We often get questions asking about porting worlds from Unity, Unreal, or other game engines into New Art City. In short, it is not possible to directly import scenes from those tools into New Art City. The only way to do so is to export the component models, uploading and placing them individually. There are also some creative ways to get water, lighting, and shadows which borrow from traditional game design techniques (like texture baking).

Publishing on the web as compared to real time simulation performed by game engines has its own share of trade-offs. What we lose in fidelity, we gain in accessibility. The web is accessible to more users across geographies and device types. Users are not limited by the power of their computer, the speed of their internet, or whether they own a VR headset.

Scenes published on the web are also more preservable because the internet is backward compatible with itself, all exhibition code is exportable, and New Art City has chosen to host all user-created exhibitions indefinitely regardless of whether they are subscribing to the tool.

We encourage artists working with New Art City to keep their spaces around 40mb, which can require some creative problem solving to accomplish.
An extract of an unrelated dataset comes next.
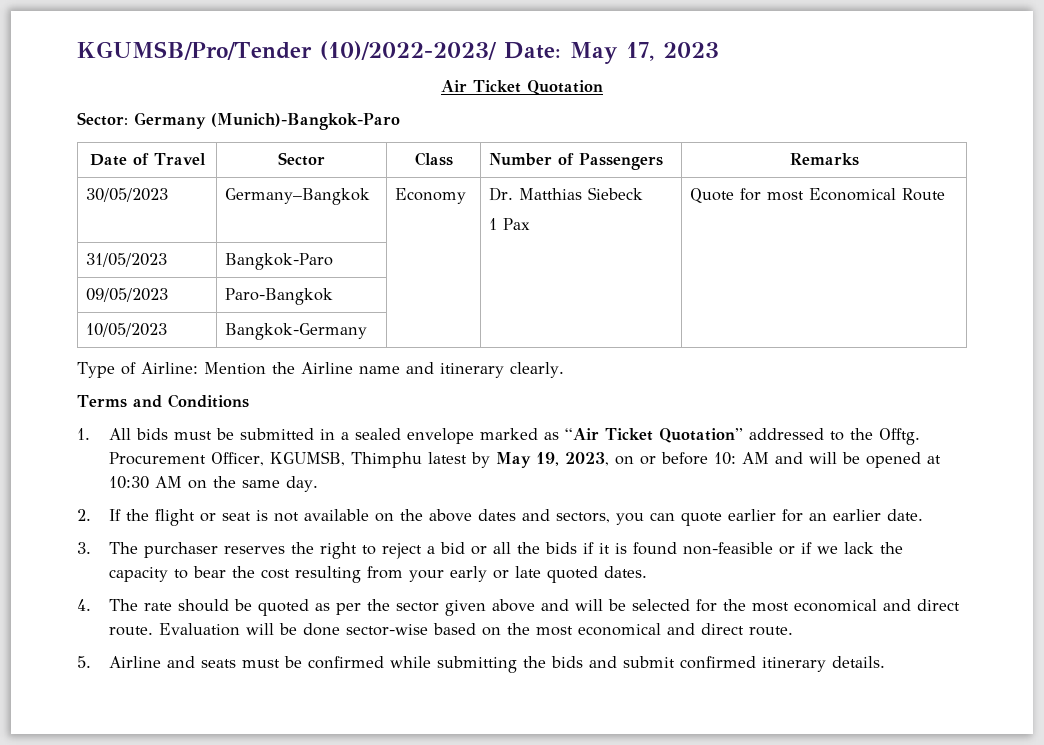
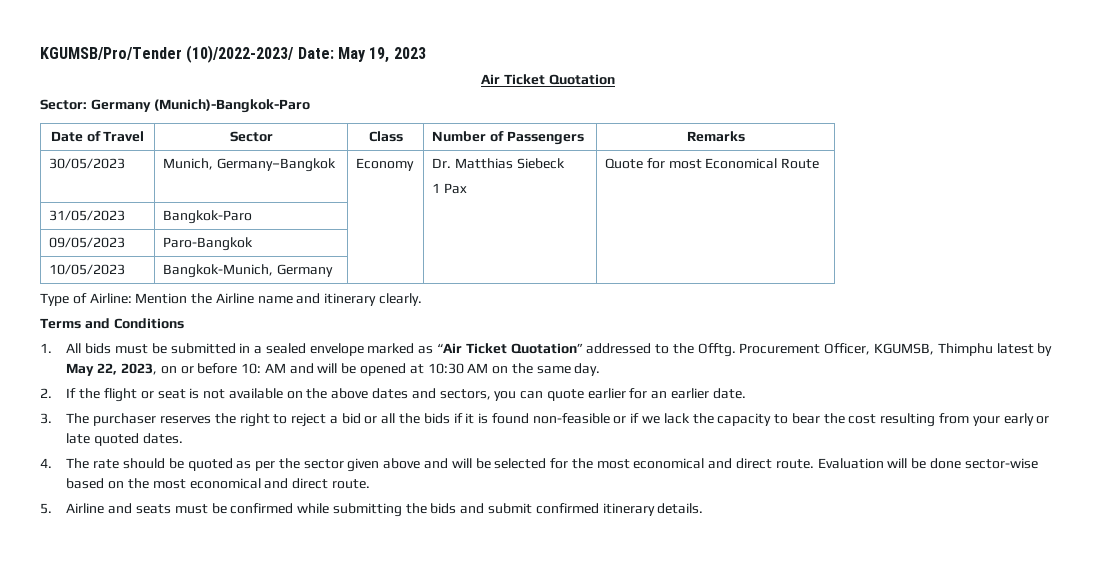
[625,42,654,61] 17, -> [369,47,390,63] 19,
(168, 195) none -> [163,158,214,170] Munich,
[224,323,367,340] Bangkok-Germany -> [163,264,333,278] Bangkok-Munich, Germany
[535,452,559,466] 19, -> [97,363,118,375] 22,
This assures that spaces perform on a wider variety of desktop and mobile devices.

One strategy game designers use to show their art on New Art City is to extract a few elements from their game worlds, install them in a virtual gallery, and include a URL portal which links to the main experience. This offers some flavor of what exists in the game, viewing it as an art object in itself without claiming to replicate the primary experience of playing.

See Gray Area Festival 2021: Worlding Protocol - Diorama for an example of this approach. Each space is a portal into a larger world, from multi-platform metaverses to Unity games, to Second Life.